And what’s that about the $60 fee for using the Shift? This is the cost for the EVDO plan, right? Well, guess what, nobody is forcing you to buy such an expensive plan. And if you should sign up for such a plan buying the Shift in conjunction with the plan, then I’d agree that this should justify a subsidy.

Yes, I like the Shift and so far it has fulfilled my expectations. I was aware of the limitations before I bought it. Nonetheless, I would like 2GB RAM better than the 1GB, an 80GB HD (or 64GB SSD) better than the 40GB HD that is installed … maybe in Shift II or Shift III :-)


I really don’t understand this shift bashing.
First,let’s talk inking:

I never experienced vectoring. Never. I know I can make it vector when I want to do so, but even without thinking, my one notes needs are fullfilled without the dreaded vectoring.

But back to the point. You are always talking about the price and comparing it to the U1010.
First the price: It is extremly well priced for Europe. A Q1? Nearly the same price. OQO? higher. Other brands? Forget about them, none available.
You don’t have to pay an arm for data charge, so it can be used at it’s fullest capacity.
Honestly, it is a device for a small fraction of the PC users, but believe me, for those needing a small pc and a PDA, this is a no brainer.
But you can still compare it to a P1610,and a P1610 to a dell XT, and a dell XT to a powerhouse. The point is that the vista part is extremly responsive, and the WM part is found nowere else.
I’m currently syncing my one notes with the WM part,so when I need a quick info, I just press a button, and I get it in 3 seconds.

Matthew Miller (aka palmsolo)
————————
TASK -
Write the next part of the Shift comments above, picking up right after their last line.

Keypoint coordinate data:
————————
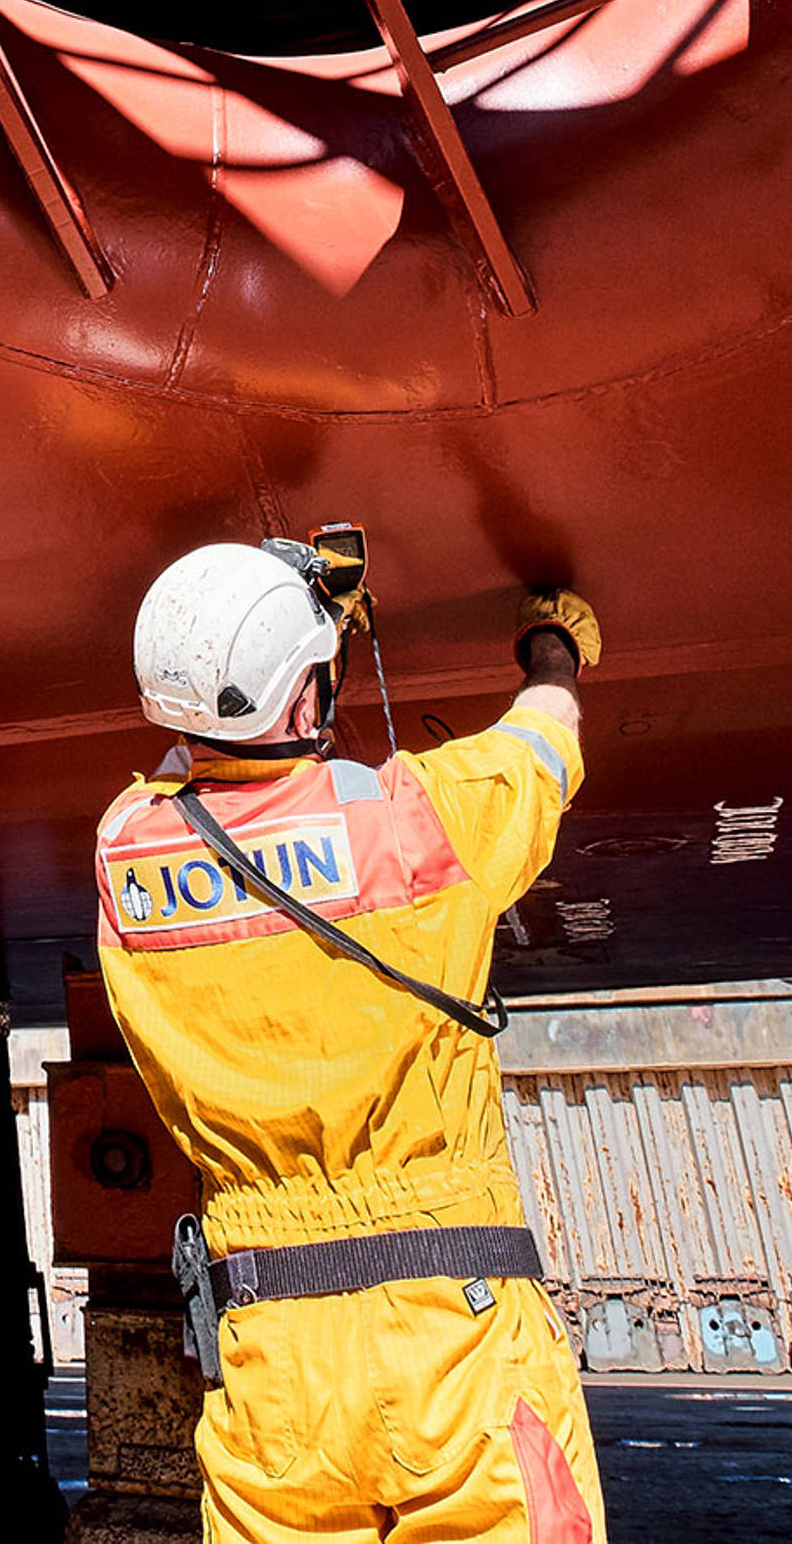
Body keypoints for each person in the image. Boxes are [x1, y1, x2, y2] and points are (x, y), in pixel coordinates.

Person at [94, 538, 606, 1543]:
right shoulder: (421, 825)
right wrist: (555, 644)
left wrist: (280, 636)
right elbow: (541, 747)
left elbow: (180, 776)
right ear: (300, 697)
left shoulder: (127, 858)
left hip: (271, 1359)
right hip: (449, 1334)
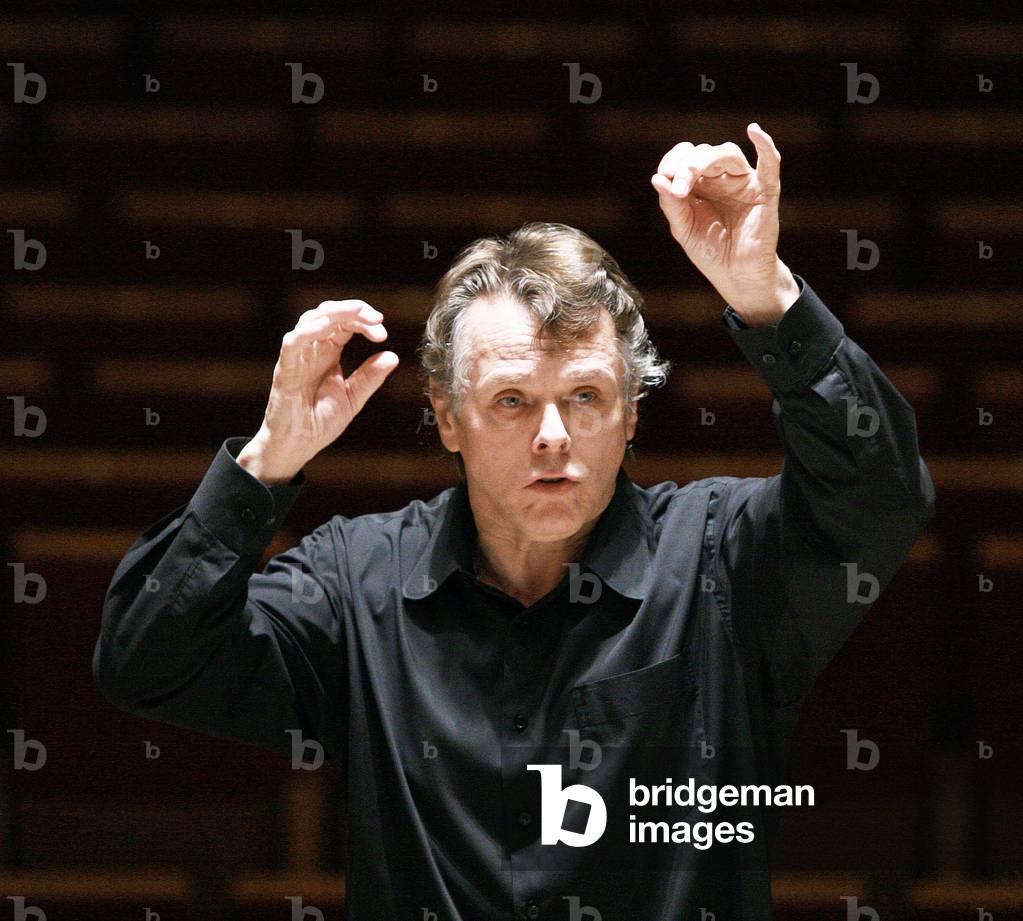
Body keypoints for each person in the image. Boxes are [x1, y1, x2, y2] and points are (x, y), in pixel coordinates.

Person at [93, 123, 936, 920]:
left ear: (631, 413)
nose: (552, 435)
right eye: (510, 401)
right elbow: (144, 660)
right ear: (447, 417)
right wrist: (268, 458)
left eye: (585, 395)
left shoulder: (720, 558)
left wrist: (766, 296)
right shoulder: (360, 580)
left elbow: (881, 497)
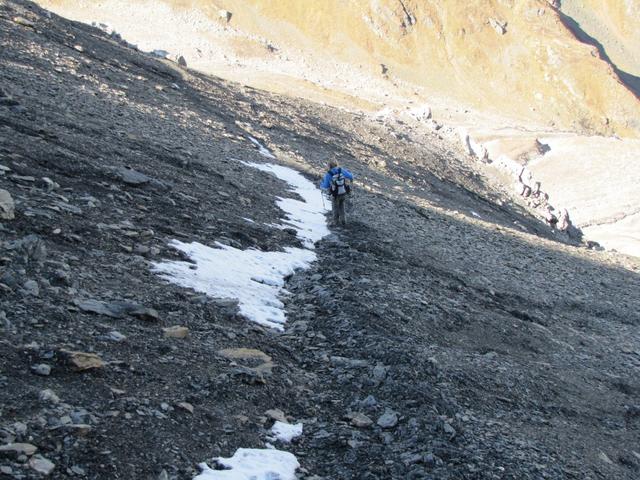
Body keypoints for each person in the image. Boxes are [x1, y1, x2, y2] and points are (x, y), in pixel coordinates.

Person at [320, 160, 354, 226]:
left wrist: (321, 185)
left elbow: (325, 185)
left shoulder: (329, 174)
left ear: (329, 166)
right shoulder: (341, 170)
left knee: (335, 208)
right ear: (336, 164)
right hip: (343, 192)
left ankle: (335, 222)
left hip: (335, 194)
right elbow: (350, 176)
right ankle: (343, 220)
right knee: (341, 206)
————————
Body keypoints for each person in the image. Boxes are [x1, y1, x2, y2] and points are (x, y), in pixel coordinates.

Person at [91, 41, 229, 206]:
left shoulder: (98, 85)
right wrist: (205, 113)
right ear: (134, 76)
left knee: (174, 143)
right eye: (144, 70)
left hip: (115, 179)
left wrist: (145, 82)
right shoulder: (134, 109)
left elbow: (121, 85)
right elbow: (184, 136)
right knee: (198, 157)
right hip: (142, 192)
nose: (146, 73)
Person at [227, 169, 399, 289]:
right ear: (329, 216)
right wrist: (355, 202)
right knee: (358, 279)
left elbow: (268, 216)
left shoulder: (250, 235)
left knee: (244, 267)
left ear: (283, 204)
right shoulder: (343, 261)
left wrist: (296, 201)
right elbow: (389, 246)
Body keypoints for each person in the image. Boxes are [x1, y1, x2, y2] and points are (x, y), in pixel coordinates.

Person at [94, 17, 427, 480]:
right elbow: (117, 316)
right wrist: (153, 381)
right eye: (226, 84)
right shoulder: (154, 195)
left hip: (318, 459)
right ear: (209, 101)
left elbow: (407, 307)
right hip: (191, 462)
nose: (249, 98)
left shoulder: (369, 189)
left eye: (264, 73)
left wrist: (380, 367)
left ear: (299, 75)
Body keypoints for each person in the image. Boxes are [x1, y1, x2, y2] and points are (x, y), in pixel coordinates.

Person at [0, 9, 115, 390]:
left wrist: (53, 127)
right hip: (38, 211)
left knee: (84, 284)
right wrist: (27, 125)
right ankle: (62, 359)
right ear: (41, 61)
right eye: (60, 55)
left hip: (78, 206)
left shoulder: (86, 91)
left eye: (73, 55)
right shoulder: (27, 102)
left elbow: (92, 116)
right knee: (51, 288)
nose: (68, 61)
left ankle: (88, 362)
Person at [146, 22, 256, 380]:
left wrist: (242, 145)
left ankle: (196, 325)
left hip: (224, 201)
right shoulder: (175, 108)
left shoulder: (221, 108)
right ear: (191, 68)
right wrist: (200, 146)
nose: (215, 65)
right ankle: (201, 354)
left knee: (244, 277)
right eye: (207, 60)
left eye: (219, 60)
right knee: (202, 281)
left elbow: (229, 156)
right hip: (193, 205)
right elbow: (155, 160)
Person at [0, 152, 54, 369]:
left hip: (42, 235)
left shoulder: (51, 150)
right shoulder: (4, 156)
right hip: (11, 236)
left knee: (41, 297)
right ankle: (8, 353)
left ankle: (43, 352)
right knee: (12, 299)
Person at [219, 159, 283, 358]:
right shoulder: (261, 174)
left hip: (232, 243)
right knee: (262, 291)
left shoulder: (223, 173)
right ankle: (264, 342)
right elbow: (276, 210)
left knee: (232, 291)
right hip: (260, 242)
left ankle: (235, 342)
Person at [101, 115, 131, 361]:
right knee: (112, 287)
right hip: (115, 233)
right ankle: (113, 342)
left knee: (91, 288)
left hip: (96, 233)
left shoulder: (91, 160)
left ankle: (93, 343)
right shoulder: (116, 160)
————————
ANSWER FOR THE TASK -
Yes, any pressure at all on the screen sent the inking off in all directions. It almost seemed like vectoring started before I even touched the display and I am thinking maybe it was the hairs on the back of my hand that sent it off vectoring.

There is some vectoring on the U810, but it is much more tolerant of pressure than the Shift was.


Wanted to like it, but it just does not meet the grade. Plus, (using JK’s HP-Mini index for assessing value of PCs), I could buy 2 HP Minis for the same price!


The way things look, I can’t totally blame HTC for the devices bad reception. I believe there was a fair amount of hype behind this device that influenced our judgement.

But I am in agreement that the device like this shouldn’t have cost so much, given the really similar specs to the U810, minus the worse screen and additional Network options, this should have cost about the same as the U810. At about $899, I’d say thats fair.

One question for you guys though, was the inking really that bad, given the device specs? I know you say that the u810 is better experience but I don’t really understand why, is it the device preformance out of the box? Or is the lower resolution a problem? To me I would think that inking is better on it, since you have more realestate than with the u810.

Matthew Miller (aka palmsolo)

Don’t forget you have a $60/month fee to use the device on top of the high initial purchase price, which makes this a very expensive device. I would rather have the option of popping a wireless card on any device I want (which I suppose you could do with the Shift too).

I like the form factor and the hardware was solidly constructed. However, the internals are lacking for such an expensive device and the inking was horrific and completely unusable. Shoot, I can ink 100 times better on my small Fujitsu U810 device.

Also, the very small battery and short battery life defeat the purpose of being a mobile device and is really the Achilles heel of the device.

It will be interesting to see if HTC continues with a follow-up to the Shift because I know they can make some outstanding hardware (check out the Advantage) and for some reason the Shift came just 1 year too late.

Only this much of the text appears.